In [None]:
import pandas as pd
import numpy as np
from sklearn.datasets import load_breast_cancer
import random
import zlib
from sklearn.neighbors import KNeighborsClassifier as knn
from sklearn.neighbors import NearestNeighbors
from sklearn.model_selection import train_test_split
from sklearn.metrics import accuracy_score


In [None]:
def generate_random_dataset(n_samples, d):
    X = np.random.rand(n_samples, d)  # Random features between 0 and 1
    y = np.random.randint(2, size=n_samples)  # Random binary labels (0 or 1)
    return X, y

# Question 6.1 a

In [None]:
#number of points have to memorize is average over all points that need to be kept with 1-NN
#n_full/n_average approaches 2 as d increases based on counting function theorem, so that n_full cn be reduced to n_full/2bits to prove efficient generalization and compression

#n_full = 2**D

In [None]:
def condensed_dataset_knn(X, y):
    C_X = np.array([X[0]])
    C_y = np.array([y[0]])
    KNN = knn(n_neighbors=1)

    for i in range(1, len(X)):
        KNN.fit(C_X, C_y)
        if KNN.predict([X[i]])[0] != y[i]:
            C_X = np.append(C_X, [X[i]], axis=0)
            C_y = np.append(C_y, [y[i]])

    return C_X, C_y


In [None]:
np.random.seed(42)
dimensionalities = [2, 4, 8]
functions_per_dimension = {2: 16, 4: 32, 8: 64}

for d, num_functions in functions_per_dimension.items():
    n_full = 2 ** d  # Total possible configurations
    memorization_counts = []

    for _ in range(num_functions):
        X, y = generate_random_dataset(n_full, d)  # Generate dataset for each function
        _, condensed_y = condensed_dataset_knn(X, y)  # Apply CNN
        memorization_counts.append(len(condensed_y))  # Record the number of points kept
    n_avg = np.mean(memorization_counts)
    print(f"d={d}: n_full={2**d}, Avg. req. points for memorization n_avg={n_avg:.2f}, n_full/n_avg={(2**d)/n_avg}")

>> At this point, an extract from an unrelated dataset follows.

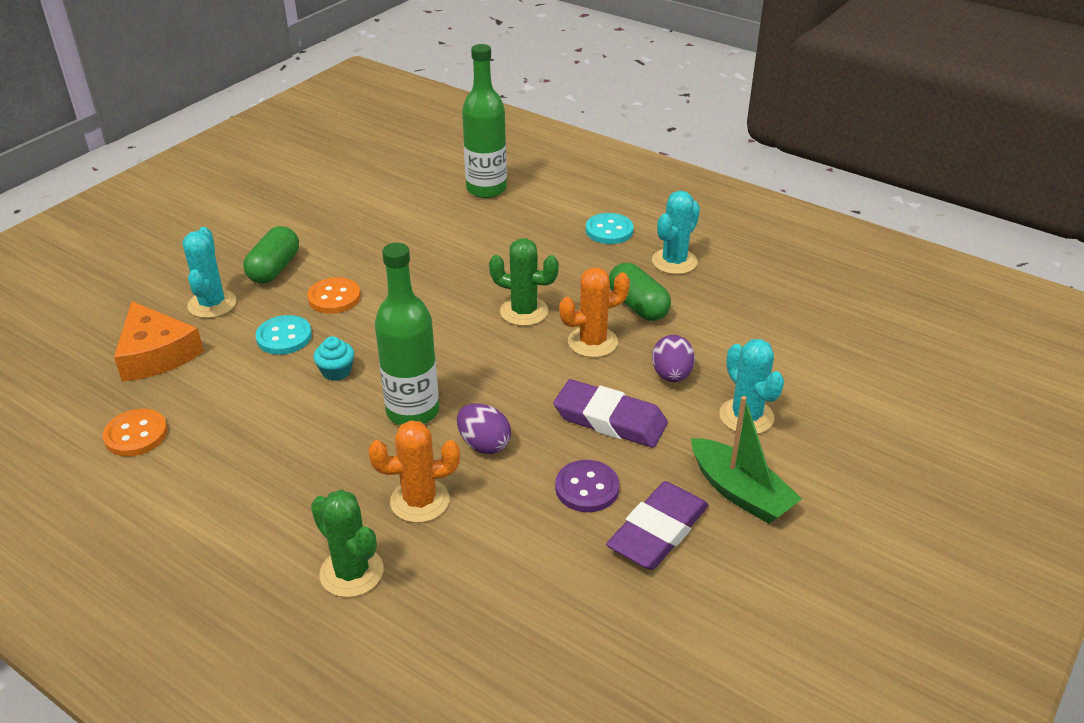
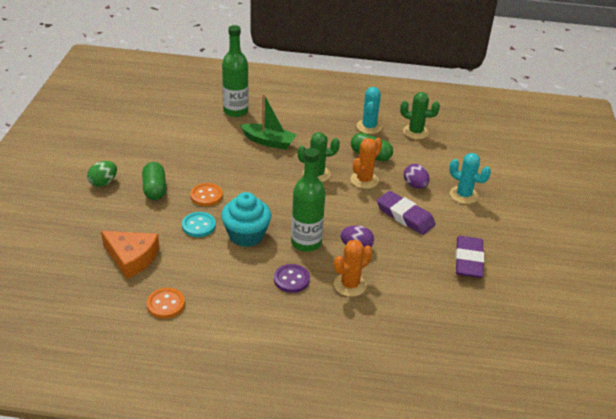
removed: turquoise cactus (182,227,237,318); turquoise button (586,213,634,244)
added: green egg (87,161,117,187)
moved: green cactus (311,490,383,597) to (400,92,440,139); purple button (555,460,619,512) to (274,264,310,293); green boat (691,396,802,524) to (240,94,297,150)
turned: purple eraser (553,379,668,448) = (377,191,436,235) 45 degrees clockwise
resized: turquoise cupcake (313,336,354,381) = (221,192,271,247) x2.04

d=2: n_full=4, Avg. req. points for memorization n_avg=2.19, n_full/n_avg=1.8285714285714285
d=4: n_full=16, Avg. req. points for memorization n_avg=8.50, n_full/n_avg=1.8823529411764706
d=8: n_full=256, Avg. req. points for memorization n_avg=129.39, n_full/n_avg=1.9785050114720444


# Question 6.1 b

In [None]:
def generate_random_dataset_multi(n_samples, n_features, n_classes=3):
    X = np.random.rand(n_samples, n_features)  # Random features
    y = np.random.randint(0, n_classes, size=n_samples)  # Random labels for multiple classes
    return X, y

In [None]:
dimensionalities = [2, 4, 8]
n_classes = 3
functions_per_dim = {2: 27, 4: 54, 8: 108}

for d in dimensionalities:
    all_memorization_sizes = []

    for func in range(functions_per_dim[d]):
        X, y = generate_random_dataset_multi(3**d, d, n_classes)
        # Apply the condensed KNN algorithm
        condensed_X, condensed_y = condensed_dataset_knn(X, y)
        # Store the size of the condensed dataset
        all_memorization_sizes.append(len(condensed_y))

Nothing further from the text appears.